# ASSIGNED TASK
Filter the records for lines holding the string "when".

# AVAILABLE DATA
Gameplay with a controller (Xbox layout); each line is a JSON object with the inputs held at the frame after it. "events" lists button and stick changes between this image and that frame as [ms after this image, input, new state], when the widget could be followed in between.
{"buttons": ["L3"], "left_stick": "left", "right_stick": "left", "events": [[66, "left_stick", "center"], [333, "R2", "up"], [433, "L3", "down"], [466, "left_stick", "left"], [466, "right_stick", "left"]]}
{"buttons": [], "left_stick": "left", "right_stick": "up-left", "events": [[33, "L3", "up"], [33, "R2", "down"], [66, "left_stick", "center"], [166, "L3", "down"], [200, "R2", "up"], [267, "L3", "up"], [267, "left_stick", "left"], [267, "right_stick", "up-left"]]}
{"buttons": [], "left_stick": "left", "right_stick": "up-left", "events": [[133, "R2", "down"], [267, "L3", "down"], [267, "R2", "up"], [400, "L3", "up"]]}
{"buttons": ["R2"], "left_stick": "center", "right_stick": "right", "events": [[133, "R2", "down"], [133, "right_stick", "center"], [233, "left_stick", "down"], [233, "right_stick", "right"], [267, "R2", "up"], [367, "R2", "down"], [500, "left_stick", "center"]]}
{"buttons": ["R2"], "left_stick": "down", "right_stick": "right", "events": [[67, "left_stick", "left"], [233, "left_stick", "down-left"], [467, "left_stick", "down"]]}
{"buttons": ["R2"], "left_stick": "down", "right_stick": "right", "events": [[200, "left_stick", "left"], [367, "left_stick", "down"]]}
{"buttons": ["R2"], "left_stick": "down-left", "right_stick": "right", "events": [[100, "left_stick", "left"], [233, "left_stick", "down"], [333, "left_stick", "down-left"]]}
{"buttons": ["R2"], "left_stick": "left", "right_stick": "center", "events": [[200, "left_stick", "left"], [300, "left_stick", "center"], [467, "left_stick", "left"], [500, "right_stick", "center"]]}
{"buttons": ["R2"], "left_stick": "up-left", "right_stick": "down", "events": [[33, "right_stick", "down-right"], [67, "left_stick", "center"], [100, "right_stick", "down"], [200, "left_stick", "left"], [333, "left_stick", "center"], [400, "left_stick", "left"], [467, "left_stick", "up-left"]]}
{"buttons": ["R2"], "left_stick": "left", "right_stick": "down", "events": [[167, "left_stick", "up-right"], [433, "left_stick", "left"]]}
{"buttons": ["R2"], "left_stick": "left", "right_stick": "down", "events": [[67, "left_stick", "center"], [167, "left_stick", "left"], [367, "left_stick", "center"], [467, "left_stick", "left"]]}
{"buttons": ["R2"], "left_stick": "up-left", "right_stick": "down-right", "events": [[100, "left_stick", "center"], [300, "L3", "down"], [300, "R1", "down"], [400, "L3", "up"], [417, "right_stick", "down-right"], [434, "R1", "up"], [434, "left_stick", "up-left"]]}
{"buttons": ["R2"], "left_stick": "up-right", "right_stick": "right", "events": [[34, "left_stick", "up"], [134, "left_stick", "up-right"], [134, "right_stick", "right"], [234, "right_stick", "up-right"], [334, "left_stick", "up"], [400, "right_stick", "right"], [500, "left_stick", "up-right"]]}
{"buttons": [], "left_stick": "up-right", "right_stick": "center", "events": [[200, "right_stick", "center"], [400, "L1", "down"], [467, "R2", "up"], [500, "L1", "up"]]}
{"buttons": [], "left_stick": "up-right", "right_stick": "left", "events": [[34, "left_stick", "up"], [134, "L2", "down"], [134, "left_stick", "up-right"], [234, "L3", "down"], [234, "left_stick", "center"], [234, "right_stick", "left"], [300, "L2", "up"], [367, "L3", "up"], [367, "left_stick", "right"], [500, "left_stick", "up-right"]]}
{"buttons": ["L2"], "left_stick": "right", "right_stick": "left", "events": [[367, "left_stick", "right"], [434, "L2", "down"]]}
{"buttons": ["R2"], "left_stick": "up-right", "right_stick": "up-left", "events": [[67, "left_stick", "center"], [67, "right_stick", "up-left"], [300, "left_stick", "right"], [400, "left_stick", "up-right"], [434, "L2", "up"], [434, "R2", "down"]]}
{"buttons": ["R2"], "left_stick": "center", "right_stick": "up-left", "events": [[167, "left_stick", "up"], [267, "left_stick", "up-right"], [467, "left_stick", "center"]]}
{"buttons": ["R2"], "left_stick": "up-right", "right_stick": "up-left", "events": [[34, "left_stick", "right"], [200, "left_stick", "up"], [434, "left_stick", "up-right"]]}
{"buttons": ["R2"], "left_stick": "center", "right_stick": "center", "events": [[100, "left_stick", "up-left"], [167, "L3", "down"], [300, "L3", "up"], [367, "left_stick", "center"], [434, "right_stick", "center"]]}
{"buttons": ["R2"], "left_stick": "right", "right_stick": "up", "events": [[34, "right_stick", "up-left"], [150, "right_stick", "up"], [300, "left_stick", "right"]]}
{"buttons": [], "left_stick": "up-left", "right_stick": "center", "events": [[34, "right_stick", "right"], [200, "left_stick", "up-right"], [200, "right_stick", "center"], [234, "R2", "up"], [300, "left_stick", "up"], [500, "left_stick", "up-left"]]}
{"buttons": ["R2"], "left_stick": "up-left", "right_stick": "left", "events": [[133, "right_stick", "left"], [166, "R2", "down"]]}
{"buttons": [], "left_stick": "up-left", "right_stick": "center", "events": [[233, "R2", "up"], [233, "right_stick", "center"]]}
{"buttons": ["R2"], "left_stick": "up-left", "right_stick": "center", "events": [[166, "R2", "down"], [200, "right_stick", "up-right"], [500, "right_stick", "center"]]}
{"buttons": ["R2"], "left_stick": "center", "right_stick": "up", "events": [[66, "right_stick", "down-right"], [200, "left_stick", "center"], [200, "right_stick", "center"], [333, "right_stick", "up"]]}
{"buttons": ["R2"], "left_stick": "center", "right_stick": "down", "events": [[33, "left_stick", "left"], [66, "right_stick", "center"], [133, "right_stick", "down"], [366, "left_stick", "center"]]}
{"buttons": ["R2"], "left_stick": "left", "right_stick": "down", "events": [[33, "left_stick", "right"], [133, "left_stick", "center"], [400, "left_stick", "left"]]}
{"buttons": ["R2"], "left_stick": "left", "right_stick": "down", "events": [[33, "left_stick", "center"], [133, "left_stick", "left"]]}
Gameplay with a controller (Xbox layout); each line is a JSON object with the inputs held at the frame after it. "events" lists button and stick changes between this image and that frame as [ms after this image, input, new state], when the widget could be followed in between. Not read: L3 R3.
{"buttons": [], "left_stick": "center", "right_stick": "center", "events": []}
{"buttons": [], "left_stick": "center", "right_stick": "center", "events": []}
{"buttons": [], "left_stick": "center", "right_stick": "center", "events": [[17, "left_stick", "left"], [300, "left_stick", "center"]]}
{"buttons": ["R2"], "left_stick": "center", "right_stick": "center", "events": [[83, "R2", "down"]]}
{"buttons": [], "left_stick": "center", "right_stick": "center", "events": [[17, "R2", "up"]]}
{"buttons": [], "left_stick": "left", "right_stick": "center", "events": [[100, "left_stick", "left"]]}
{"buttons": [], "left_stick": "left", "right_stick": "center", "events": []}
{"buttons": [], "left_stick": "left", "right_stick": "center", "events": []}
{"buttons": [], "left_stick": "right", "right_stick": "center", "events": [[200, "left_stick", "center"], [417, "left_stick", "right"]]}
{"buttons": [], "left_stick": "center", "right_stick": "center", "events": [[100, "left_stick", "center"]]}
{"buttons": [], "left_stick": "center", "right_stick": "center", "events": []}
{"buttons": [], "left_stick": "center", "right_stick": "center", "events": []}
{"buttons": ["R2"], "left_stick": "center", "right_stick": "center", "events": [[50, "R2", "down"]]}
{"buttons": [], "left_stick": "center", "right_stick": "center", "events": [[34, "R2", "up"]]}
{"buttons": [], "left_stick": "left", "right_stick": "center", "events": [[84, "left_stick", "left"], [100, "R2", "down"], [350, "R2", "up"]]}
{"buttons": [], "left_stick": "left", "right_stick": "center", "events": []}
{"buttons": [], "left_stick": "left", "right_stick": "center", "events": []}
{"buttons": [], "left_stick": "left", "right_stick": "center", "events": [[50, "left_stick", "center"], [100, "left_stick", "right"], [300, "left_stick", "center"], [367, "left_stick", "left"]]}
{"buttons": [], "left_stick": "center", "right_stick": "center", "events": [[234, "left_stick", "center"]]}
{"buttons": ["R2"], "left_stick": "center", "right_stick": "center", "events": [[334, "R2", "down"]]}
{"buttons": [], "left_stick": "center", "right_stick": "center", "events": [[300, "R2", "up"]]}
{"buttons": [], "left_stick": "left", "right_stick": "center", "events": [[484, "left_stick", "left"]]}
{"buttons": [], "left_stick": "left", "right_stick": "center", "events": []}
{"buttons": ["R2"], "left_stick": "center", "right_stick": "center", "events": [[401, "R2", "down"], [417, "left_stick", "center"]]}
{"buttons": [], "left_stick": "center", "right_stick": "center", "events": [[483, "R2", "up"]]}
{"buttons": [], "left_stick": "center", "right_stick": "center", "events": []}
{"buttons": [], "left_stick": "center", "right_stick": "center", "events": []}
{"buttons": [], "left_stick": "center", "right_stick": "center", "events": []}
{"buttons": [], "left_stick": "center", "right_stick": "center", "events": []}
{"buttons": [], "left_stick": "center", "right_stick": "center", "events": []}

# EXPECTED OUTPUT
Gameplay with a controller (Xbox layout); each line is a JSON object with the inputs held at the frame after it. "events" lists button and stick changes between this image and that frame as [ms after this image, input, new state], when the widget could be followed in between.
Gameplay with a controller (Xbox layout); each line is a JSON object with the inputs held at the frame after it. "events" lists button and stick changes between this image and that frame as [ms after this image, input, new state], when the widget could be followed in between. Not read: L3 R3.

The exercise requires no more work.